TEXT SEGMENT:
══════════════════════════════
This morning on our walk, Jim and I talked about our dawning realization that our energies and capacity for looking outward are returning, after several years of crisis and trauma related to our daughter Jackie’s health.
I find myself thinking often now about intentional community, gatherings, deeper friendships. We feel ready to facilitate our Bible study group again after a two-year hiatus.
I can think deeply again—finally. I can write, host, converse, and engage with others again without it sending me into days of crippling fatigue. A year ago I wondered if some of these capacities, these functions, would ever return.
I still find myself occasionally feeling protective, guarded, about my time and energies. I’m thinking more carefully about which relationships God would have me invest in. I know that I don’t have the energy I once did. But this experience of late is giving me hope that maybe this river can flow stronger in the future, as I continue to heal.
══════════════════════════════
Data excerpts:
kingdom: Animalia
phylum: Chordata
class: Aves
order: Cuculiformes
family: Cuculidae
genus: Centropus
══════════════════════════════
PROBLEM DETAILS: According to the reflection, how long a break has passed since the couple last facilitated their Bible study group? These records were drawn from a separate source.

TASK RESPONSE: Two years.